● **Text**
....
Of course, Trucks can’t escape the attention he gets for being a member of his other band, the Allman Brothers. Although he’s been sharing the stage with the legendary group, which rose to fame in the early 1970s and gave birth to the Southern rock genre, for almost a decade, he was asked to join in 1999. The band, founded on the sound of two incredible guitarists — Duane Allman and co-founder Dickey Betts — trading licks and matching each other solo-for-solo, had gone through several great ax-players over the years, and suddenly Trucks was catapulted into the position of playing alongside Betts. (Betts has since been replaced by Gov’t Mule founder Warren Haynes.)
It was with some measure of trepidation, Trucks said, that he approached the band about the opportunity to tour with Clapton this summer.
“It’s one of those things much like when I got the offer to join the Allman Brothers — it’s just kind of a no-brainer, and I knew I had to do it,” he said. “It’s a huge honor to be asked, because Eric has seen it all and been through it all. He’s made classic records two or three times, and `Layla’ (which Clapton recorded as part of Derek and the Dominoes, alongside Duane Allman) is the reason I started playing music.
“I was really surprised at how supportive everybody was. I just told them that I couldn’t not do it, and they were excited. Clapton was one of those guys around before the Allman Brothers Band, so they had a huge respect for him from the beginning. If it had been anyone else, they might have been freaked out, but with him, they understood.”
Saturday’s show at “The Shed,” on the Smoky Mountain Harley-Davidson & Buell lot in Maryville, will be one of the few times Trucks won’t be pulling double duty — this summer, the Derek Trucks Band will open for the Allman Brothers, meaning Trucks will be playing the entire night. And when the Allman Brothers aren’t playing, he’ll be jetting to wherever Clapton is performing to play alongside the man whom inspired English graffiti in the 1960s that read “Clapton is God.”
Crazy or not, Trucks looks at it as the opportunity of a lifetime.
“It’s insane, but it’s going to be an honor to do it,” he said. “Playing with him and getting to hit all these places he’s playing, all these venues around the world that I’ve always wanted to visit — it’s amazing. Plus, it’s going to be family-friendly, so my wife and my kids will be able to tag along when we rehearse for three weeks in the south of France.
“My life has just been an interesting run that way. Everything just falls into place. It’s overwhelming at times, but to do the Allman Brothers thing for all these years and then have Eric Clapton call you, you realize how fortunate you are.”
....
● **Records**
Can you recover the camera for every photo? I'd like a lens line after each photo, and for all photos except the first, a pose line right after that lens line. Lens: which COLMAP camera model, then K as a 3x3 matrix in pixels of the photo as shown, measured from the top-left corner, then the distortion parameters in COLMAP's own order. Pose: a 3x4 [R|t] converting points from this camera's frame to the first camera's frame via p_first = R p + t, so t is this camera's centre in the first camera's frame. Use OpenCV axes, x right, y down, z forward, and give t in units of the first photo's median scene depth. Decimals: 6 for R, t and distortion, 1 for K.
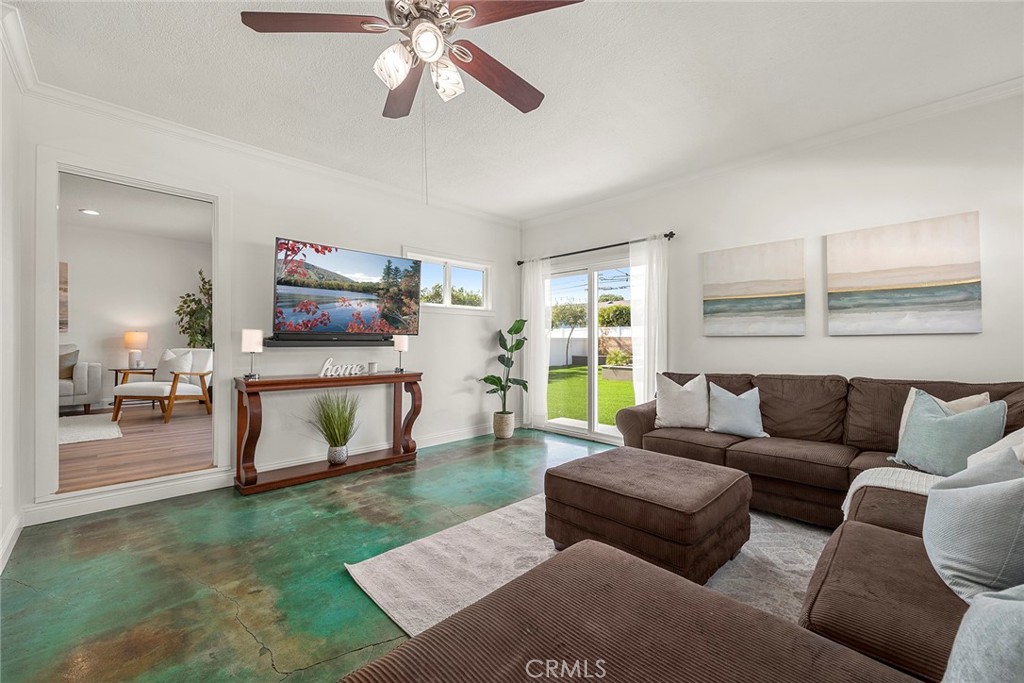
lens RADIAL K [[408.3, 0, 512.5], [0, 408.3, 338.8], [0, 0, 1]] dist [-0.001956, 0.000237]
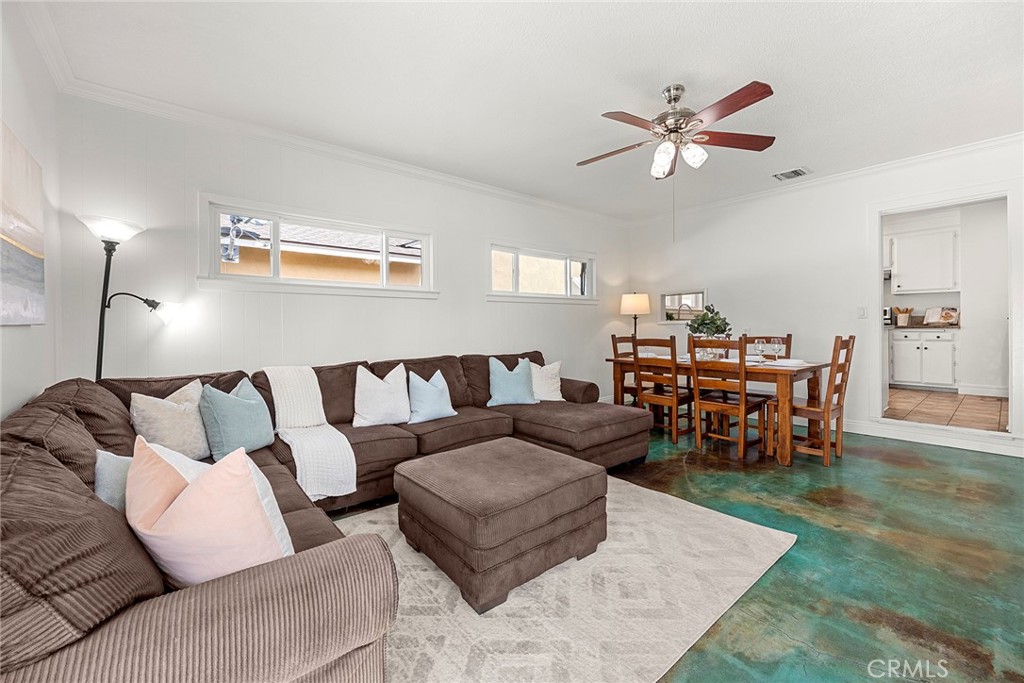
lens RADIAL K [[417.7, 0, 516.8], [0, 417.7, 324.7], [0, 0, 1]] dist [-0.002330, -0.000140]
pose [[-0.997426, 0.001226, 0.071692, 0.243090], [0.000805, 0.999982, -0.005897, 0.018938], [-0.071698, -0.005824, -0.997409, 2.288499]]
....
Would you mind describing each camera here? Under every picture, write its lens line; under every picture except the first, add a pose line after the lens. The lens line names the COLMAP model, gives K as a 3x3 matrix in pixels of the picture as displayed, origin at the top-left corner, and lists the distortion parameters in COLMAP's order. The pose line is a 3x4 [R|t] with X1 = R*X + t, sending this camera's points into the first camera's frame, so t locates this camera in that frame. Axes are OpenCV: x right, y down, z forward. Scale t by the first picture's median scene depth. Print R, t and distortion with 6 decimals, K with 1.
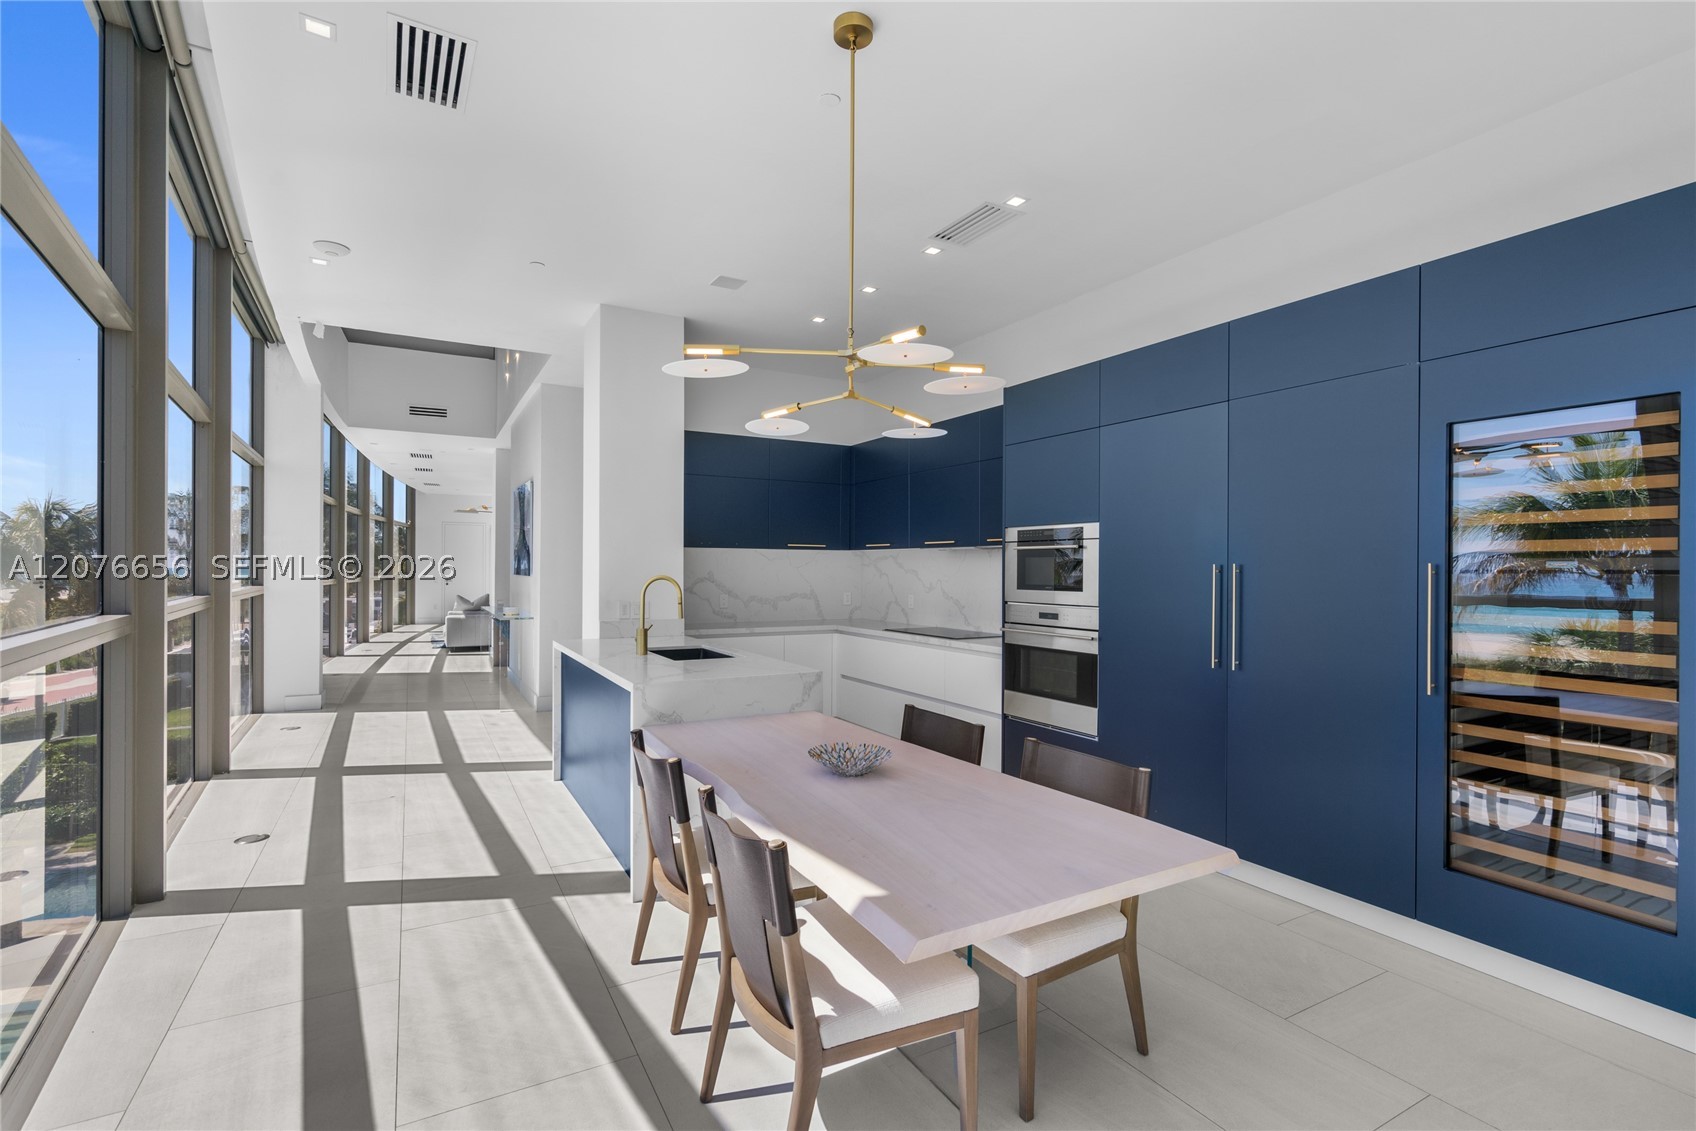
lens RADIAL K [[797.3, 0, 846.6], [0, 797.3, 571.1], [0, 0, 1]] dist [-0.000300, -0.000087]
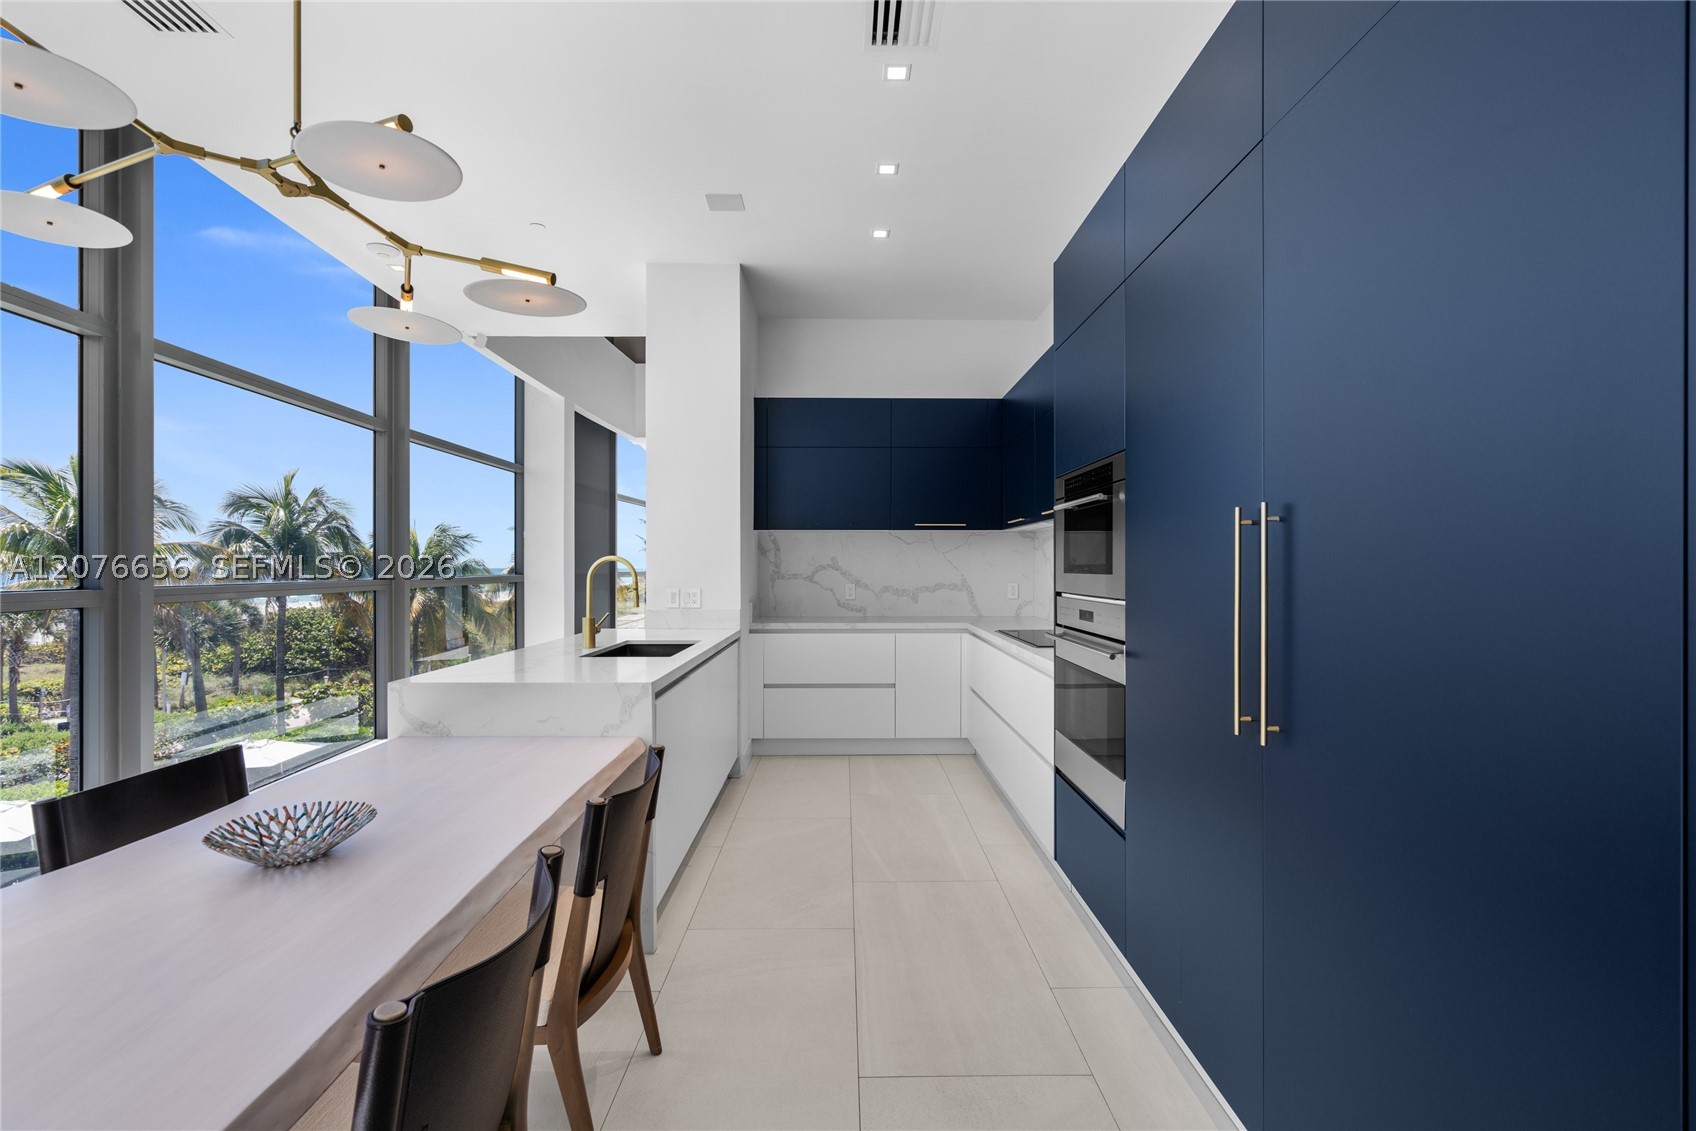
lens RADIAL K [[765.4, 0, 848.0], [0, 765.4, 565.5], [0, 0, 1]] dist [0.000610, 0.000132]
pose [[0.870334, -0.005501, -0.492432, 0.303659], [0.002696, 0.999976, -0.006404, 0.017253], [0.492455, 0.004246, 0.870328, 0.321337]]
....
● **Problem requirements**
Reproduce the passage of the text about Derek Trucks that starts at "It was with" and runs up to and including "started playing music.".

● **Result below**
It was with some measure of trepidation, Trucks said, that he approached the band about the opportunity to tour with Clapton this summer.
“It’s one of those things much like when I got the offer to join the Allman Brothers — it’s just kind of a no-brainer, and I knew I had to do it,” he said. “It’s a huge honor to be asked, because Eric has seen it all and been through it all. He’s made classic records two or three times, and `Layla’ (which Clapton recorded as part of Derek and the Dominoes, alongside Duane Allman) is the reason I started playing music.